* [BRIEF A]
Copy the camera review from "Photo Performance: small" to "is very good.", swapping "photos" for "images" wherever it occurs.

[TEXT PASSAGE Boundary: Start]

Photo Performance: small but noticeable upgrade
At first glance, the SD790 photos seemed to be better with bolder colors and better definition. But on closer inspection, the difference is only due to a lower average exposure on the SD790, and higher processor contrast. Carefully analyzing small leaves and tree trunks, the TG-2 does show much more detail. On 0% zoom, test photos do show some pixel distortion in the 4 corners of the shot, but zooming in a tiny bit (about 10%) is enough to remove the distortions from your shot. Low light photos give great colors, and the f2.0 lens is way better than most cameras, but the noise level will never be DSLR quality; head to the Sony RX100 or bigger if that is your priority.
I have not used the super macro yet, but professional reviews claim it is very good.

Add-on Lenses: extra expensive plus
The two extra lenses are probably not quite worth the $110 each, considering that you also need a $20 adapter (I recommend 1 each). They are both small, high quality glass. I have had very satisfying results with the teleconverter, which should be most useful for shots taken from a fixed location (sports, performance, cruise) but is of course not as useful as a normal zoom lens. Because of the heavy lens vignette, the camera must use it's maximum optical zoom (4x) to use the teleconverter. Thus any further zooming uses digital zoom only. Minimum zoom shots are 100% equivalent quality to the best non-teleconverter shots, but at higher zoom. From that point, further digital zoom still looks nice, but naturally collects noise. If you want a variety of shot composition options, you will have to quickly take the teleconverter off, and switch the camera mode back to normal. This is easy and quick, but not seamless, about 5 seconds.

[TEXT PASSAGE Boundary: End]
[THE DATA Boundary: Start]

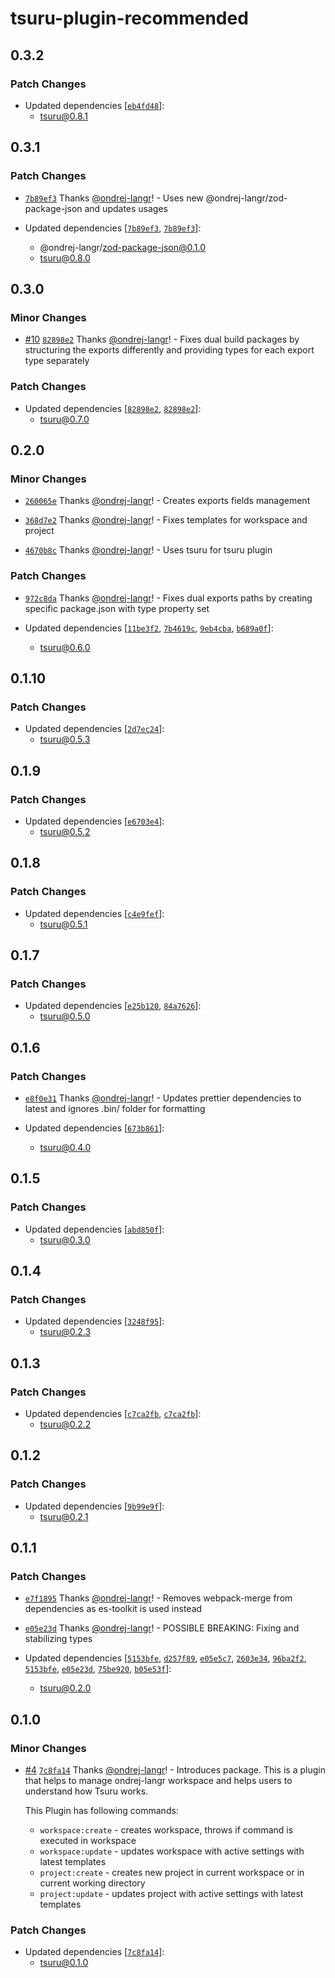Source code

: # tsuru-plugin-recommended

## 0.3.2

### Patch Changes

- Updated dependencies [[`eb4fd48`](https://github.com/ondrej-langr/toolbox/commit/eb4fd48eff641590478e21943624449b155232c4)]:
  - tsuru@0.8.1

## 0.3.1

### Patch Changes

- [`7b89ef3`](https://github.com/ondrej-langr/toolbox/commit/7b89ef3304f495558c58de4858175e89b9b6e9fb) Thanks [@ondrej-langr](https://github.com/ondrej-langr)! - Uses new @ondrej-langr/zod-package-json and updates usages

- Updated dependencies [[`7b89ef3`](https://github.com/ondrej-langr/toolbox/commit/7b89ef3304f495558c58de4858175e89b9b6e9fb), [`7b89ef3`](https://github.com/ondrej-langr/toolbox/commit/7b89ef3304f495558c58de4858175e89b9b6e9fb)]:
  - @ondrej-langr/zod-package-json@0.1.0
  - tsuru@0.8.0

## 0.3.0

### Minor Changes

- [#10](https://github.com/ondrej-langr/toolbox/pull/10) [`82898e2`](https://github.com/ondrej-langr/toolbox/commit/82898e2dd2f8592e78def8ac2df64d82d18ae3da) Thanks [@ondrej-langr](https://github.com/ondrej-langr)! - Fixes dual build packages by structuring the exports differently and providing types for each export type separately

### Patch Changes

- Updated dependencies [[`82898e2`](https://github.com/ondrej-langr/toolbox/commit/82898e2dd2f8592e78def8ac2df64d82d18ae3da), [`82898e2`](https://github.com/ondrej-langr/toolbox/commit/82898e2dd2f8592e78def8ac2df64d82d18ae3da)]:
  - tsuru@0.7.0

## 0.2.0

### Minor Changes

- [`260065e`](https://github.com/ondrej-langr/toolbox/commit/260065ef023d187b44f13d19f7546b7605099a40) Thanks [@ondrej-langr](https://github.com/ondrej-langr)! - Creates exports fields management

- [`368d7e2`](https://github.com/ondrej-langr/toolbox/commit/368d7e2053f0ab4377268be1ad42f4b9bdd1b799) Thanks [@ondrej-langr](https://github.com/ondrej-langr)! - Fixes templates for workspace and project

- [`4670b8c`](https://github.com/ondrej-langr/toolbox/commit/4670b8c90a9513901370ef57bfeef3f6cc59bf6e) Thanks [@ondrej-langr](https://github.com/ondrej-langr)! - Uses tsuru for tsuru plugin

### Patch Changes

- [`972c8da`](https://github.com/ondrej-langr/toolbox/commit/972c8daf75579e527b2f6c35877e95d18ee978a3) Thanks [@ondrej-langr](https://github.com/ondrej-langr)! - Fixes dual exports paths by creating specific package.json with type property set

- Updated dependencies [[`11be3f2`](https://github.com/ondrej-langr/toolbox/commit/11be3f26451503713e5d2a15004ec8da711cbe89), [`7b4619c`](https://github.com/ondrej-langr/toolbox/commit/7b4619c64a659297855324ebd5ae6ba6ab3589d7), [`9eb4cba`](https://github.com/ondrej-langr/toolbox/commit/9eb4cbaf94e0925752eae817d68bee52143510c1), [`b689a0f`](https://github.com/ondrej-langr/toolbox/commit/b689a0f36ac5820f3c0f9c3a8bcda7358ec74380)]:
  - tsuru@0.6.0

## 0.1.10

### Patch Changes

- Updated dependencies [[`2d7ec24`](https://github.com/ondrej-langr/toolbox/commit/2d7ec24924100493c39a868556f9d1ea0fa662e6)]:
  - tsuru@0.5.3

## 0.1.9

### Patch Changes

- Updated dependencies [[`e6703e4`](https://github.com/ondrej-langr/toolbox/commit/e6703e43f8c04cbe532506cfd08e0cee98e7defe)]:
  - tsuru@0.5.2

## 0.1.8

### Patch Changes

- Updated dependencies [[`c4e9fef`](https://github.com/ondrej-langr/toolbox/commit/c4e9fefba892030f0902e1b290c559c2176b8d4d)]:
  - tsuru@0.5.1

## 0.1.7

### Patch Changes

- Updated dependencies [[`e25b120`](https://github.com/ondrej-langr/toolbox/commit/e25b1203870cb5ad62ccc0079694eda4b3bcf31a), [`84a7626`](https://github.com/ondrej-langr/toolbox/commit/84a7626752375852d9c359df0a26827b654a6eed)]:
  - tsuru@0.5.0

## 0.1.6

### Patch Changes

- [`e8f0e31`](https://github.com/ondrej-langr/toolbox/commit/e8f0e314a41caa9a8850bcbac907864254878ee5) Thanks [@ondrej-langr](https://github.com/ondrej-langr)! - Updates prettier dependencies to latest and ignores .bin/ folder for formatting

- Updated dependencies [[`673b861`](https://github.com/ondrej-langr/toolbox/commit/673b861833feab22cd37ab4c4dfb3570c3cbe8b4)]:
  - tsuru@0.4.0

## 0.1.5

### Patch Changes

- Updated dependencies [[`abd850f`](https://github.com/ondrej-langr/toolbox/commit/abd850fc58aeb24126cc772a192b624d824ae6fc)]:
  - tsuru@0.3.0

## 0.1.4

### Patch Changes

- Updated dependencies [[`3248f95`](https://github.com/ondrej-langr/toolbox/commit/3248f95cad6bc697d0e72a9f38d58798f64e0798)]:
  - tsuru@0.2.3

## 0.1.3

### Patch Changes

- Updated dependencies [[`c7ca2fb`](https://github.com/ondrej-langr/toolbox/commit/c7ca2fb2690a698d49c2b5e414c505dc0a9106b8), [`c7ca2fb`](https://github.com/ondrej-langr/toolbox/commit/c7ca2fb2690a698d49c2b5e414c505dc0a9106b8)]:
  - tsuru@0.2.2

## 0.1.2

### Patch Changes

- Updated dependencies [[`9b99e9f`](https://github.com/ondrej-langr/toolbox/commit/9b99e9f7586191b6f3f8410e199f7e7126a008fc)]:
  - tsuru@0.2.1

## 0.1.1

### Patch Changes

- [`e7f1895`](https://github.com/ondrej-langr/toolbox/commit/e7f1895d51adf00d0898e198be1d2b7438666513) Thanks [@ondrej-langr](https://github.com/ondrej-langr)! - Removes webpack-merge from dependencies as es-toolkit is used instead

- [`e05e23d`](https://github.com/ondrej-langr/toolbox/commit/e05e23d23d894a569907e585cefdd04d8183bf6a) Thanks [@ondrej-langr](https://github.com/ondrej-langr)! - POSSIBLE BREAKING: Fixing and stabilizing types

- Updated dependencies [[`5153bfe`](https://github.com/ondrej-langr/toolbox/commit/5153bfe8ffb67719c11bc421bc48e67aba2a43f1), [`d257f89`](https://github.com/ondrej-langr/toolbox/commit/d257f89bb102e58fdc6c38d877db479728c3d7d2), [`e05e5c7`](https://github.com/ondrej-langr/toolbox/commit/e05e5c7e732bf2a25aa600990ea15aecf6d20cd1), [`2603e34`](https://github.com/ondrej-langr/toolbox/commit/2603e34ffb00728f6d812a591ecc35f674adb496), [`96ba2f2`](https://github.com/ondrej-langr/toolbox/commit/96ba2f29f966e6e1ca4df76ace56ce76b182f0a6), [`5153bfe`](https://github.com/ondrej-langr/toolbox/commit/5153bfe8ffb67719c11bc421bc48e67aba2a43f1), [`e05e23d`](https://github.com/ondrej-langr/toolbox/commit/e05e23d23d894a569907e585cefdd04d8183bf6a), [`75be920`](https://github.com/ondrej-langr/toolbox/commit/75be920a2c3849889a36f5d572bb8af59fc0aeb2), [`b05e53f`](https://github.com/ondrej-langr/toolbox/commit/b05e53f4ce5fdd436eca4f7878f7336e2feace86)]:
  - tsuru@0.2.0

## 0.1.0

### Minor Changes

- [#4](https://github.com/ondrej-langr/toolbox/pull/4) [`7c8fa14`](https://github.com/ondrej-langr/toolbox/commit/7c8fa140809cfec4a17b13362155f61a77135580) Thanks [@ondrej-langr](https://github.com/ondrej-langr)! - Introduces package. This is a plugin that helps to manage ondrej-langr workspace and helps users to understand how Tsuru works.

  This Plugin has following commands:

  - `workspace:create` - creates workspace, throws if command is executed in workspace
  - `workspace:update` - updates workspace with active settings with latest templates
  - `project:create` - creates new project in current workspace or in current working directory
  - `project:update` - updates project with active settings with latest templates

### Patch Changes

- Updated dependencies [[`7c8fa14`](https://github.com/ondrej-langr/toolbox/commit/7c8fa140809cfec4a17b13362155f61a77135580)]:
  - tsuru@0.1.0
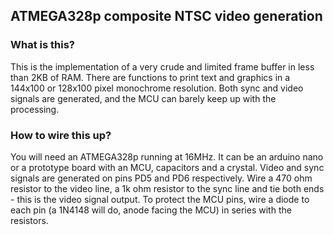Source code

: ## ATMEGA328p composite NTSC video generation

### What is this?

This is the implementation of a very crude and limited frame buffer in less than 2KB of RAM. There are functions to print text and graphics in a 144x100 or 128x100 pixel monochrome resolution. Both sync and video signals are generated, and the MCU can barely keep up with the processing.

### How to wire this up?

You will need an ATMEGA328p running at 16MHz. It can be an arduino nano or a prototype board with an MCU, capacitors and a crystal. Video and sync signals are generated on pins PD5 and PD6 respectively. Wire a 470 ohm resistor to the video line, a 1k ohm resistor to the sync line and tie both ends - this is the video signal output. To protect the MCU pins, wire a diode to each pin (a 1N4148 will do, anode facing the MCU) in series with the resistors.

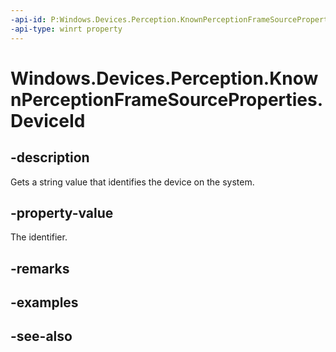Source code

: ----api-id: P:Windows.Devices.Perception.KnownPerceptionFrameSourceProperties.DeviceId
-api-type: winrt property
---<!-- Property syntaxpublic string DeviceId { get; }--># Windows.Devices.Perception.KnownPerceptionFrameSourceProperties.DeviceId## -descriptionGets a string value that identifies the device on the system.## -property-valueThe identifier.## -remarks## -examples## -see-also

[THE DATA Boundary: End]

* [BRIEF B]
How many lines in the Collected data listing contain the string "project"? Reply with the number alone.

* [TASK OUTPUT A]
Photo Performance: small but noticeable upgrade
At first glance, the SD790 images seemed to be better with bolder colors and better definition. But on closer inspection, the difference is only due to a lower average exposure on the SD790, and higher processor contrast. Carefully analyzing small leaves and tree trunks, the TG-2 does show much more detail. On 0% zoom, test images do show some pixel distortion in the 4 corners of the shot, but zooming in a tiny bit (about 10%) is enough to remove the distortions from your shot. Low light images give great colors, and the f2.0 lens is way better than most cameras, but the noise level will never be DSLR quality; head to the Sony RX100 or bigger if that is your priority.
I have not used the super macro yet, but professional reviews claim it is very good.

* [TASK OUTPUT B]
3